#### Problem to work on:
Transcribe the data. Leave out nothing.

#### The data:
══════════
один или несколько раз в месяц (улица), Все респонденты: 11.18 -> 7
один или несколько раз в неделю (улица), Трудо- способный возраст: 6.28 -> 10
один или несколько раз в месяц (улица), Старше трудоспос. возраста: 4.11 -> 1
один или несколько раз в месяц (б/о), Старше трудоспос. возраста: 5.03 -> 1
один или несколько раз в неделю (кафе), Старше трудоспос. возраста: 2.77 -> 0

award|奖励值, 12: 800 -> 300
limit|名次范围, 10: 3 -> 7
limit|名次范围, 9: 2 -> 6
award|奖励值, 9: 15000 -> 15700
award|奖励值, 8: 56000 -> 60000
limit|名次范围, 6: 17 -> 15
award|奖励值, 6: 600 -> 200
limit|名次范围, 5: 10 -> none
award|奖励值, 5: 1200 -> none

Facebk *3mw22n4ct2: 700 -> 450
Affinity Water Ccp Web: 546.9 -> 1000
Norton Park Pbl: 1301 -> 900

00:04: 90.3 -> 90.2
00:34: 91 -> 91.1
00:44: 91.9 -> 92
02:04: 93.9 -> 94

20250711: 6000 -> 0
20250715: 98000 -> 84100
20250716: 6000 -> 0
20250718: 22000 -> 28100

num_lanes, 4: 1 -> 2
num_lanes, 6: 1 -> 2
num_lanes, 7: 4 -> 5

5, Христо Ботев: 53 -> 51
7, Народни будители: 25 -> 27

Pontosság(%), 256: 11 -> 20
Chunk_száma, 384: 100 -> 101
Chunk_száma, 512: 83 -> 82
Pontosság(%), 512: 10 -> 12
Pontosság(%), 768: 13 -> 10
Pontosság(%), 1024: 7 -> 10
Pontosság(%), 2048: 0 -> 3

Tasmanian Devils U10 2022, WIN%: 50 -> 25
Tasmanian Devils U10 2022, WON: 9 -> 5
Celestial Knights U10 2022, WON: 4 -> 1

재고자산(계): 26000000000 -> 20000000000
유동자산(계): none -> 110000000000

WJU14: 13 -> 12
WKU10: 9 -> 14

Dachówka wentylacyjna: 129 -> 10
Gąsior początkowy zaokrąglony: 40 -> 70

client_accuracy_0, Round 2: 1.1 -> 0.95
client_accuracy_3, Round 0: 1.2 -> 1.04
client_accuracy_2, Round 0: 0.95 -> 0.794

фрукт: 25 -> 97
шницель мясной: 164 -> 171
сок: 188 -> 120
══════════
#### Response:
один или несколько раз в месяц (улица), Все респонденты: 11.18 -> 7
один или несколько раз в неделю (улица), Трудо- способный возраст: 6.28 -> 10
один или несколько раз в месяц (улица), Старше трудоспос. возраста: 4.11 -> 1
один или несколько раз в месяц (б/о), Старше трудоспос. возраста: 5.03 -> 1
один или несколько раз в неделю (кафе), Старше трудоспос. возраста: 2.77 -> 0

award|奖励值, 12: 800 -> 300
limit|名次范围, 10: 3 -> 7
limit|名次范围, 9: 2 -> 6
award|奖励值, 9: 15000 -> 15700
award|奖励值, 8: 56000 -> 60000
limit|名次范围, 6: 17 -> 15
award|奖励值, 6: 600 -> 200
limit|名次范围, 5: 10 -> none
award|奖励值, 5: 1200 -> none

Facebk *3mw22n4ct2: 700 -> 450
Affinity Water Ccp Web: 546.9 -> 1000
Norton Park Pbl: 1301 -> 900

00:04: 90.3 -> 90.2
00:34: 91 -> 91.1
00:44: 91.9 -> 92
02:04: 93.9 -> 94

20250711: 6000 -> 0
20250715: 98000 -> 84100
20250716: 6000 -> 0
20250718: 22000 -> 28100

num_lanes, 4: 1 -> 2
num_lanes, 6: 1 -> 2
num_lanes, 7: 4 -> 5

5, Христо Ботев: 53 -> 51
7, Народни будители: 25 -> 27

Pontosság(%), 256: 11 -> 20
Chunk_száma, 384: 100 -> 101
Chunk_száma, 512: 83 -> 82
Pontosság(%), 512: 10 -> 12
Pontosság(%), 768: 13 -> 10
Pontosság(%), 1024: 7 -> 10
Pontosság(%), 2048: 0 -> 3

Tasmanian Devils U10 2022, WIN%: 50 -> 25
Tasmanian Devils U10 2022, WON: 9 -> 5
Celestial Knights U10 2022, WON: 4 -> 1

재고자산(계): 26000000000 -> 20000000000
유동자산(계): none -> 110000000000

WJU14: 13 -> 12
WKU10: 9 -> 14

Dachówka wentylacyjna: 129 -> 10
Gąsior początkowy zaokrąglony: 40 -> 70

client_accuracy_0, Round 2: 1.1 -> 0.95
client_accuracy_3, Round 0: 1.2 -> 1.04
client_accuracy_2, Round 0: 0.95 -> 0.794

фрукт: 25 -> 97
шницель мясной: 164 -> 171
сок: 188 -> 120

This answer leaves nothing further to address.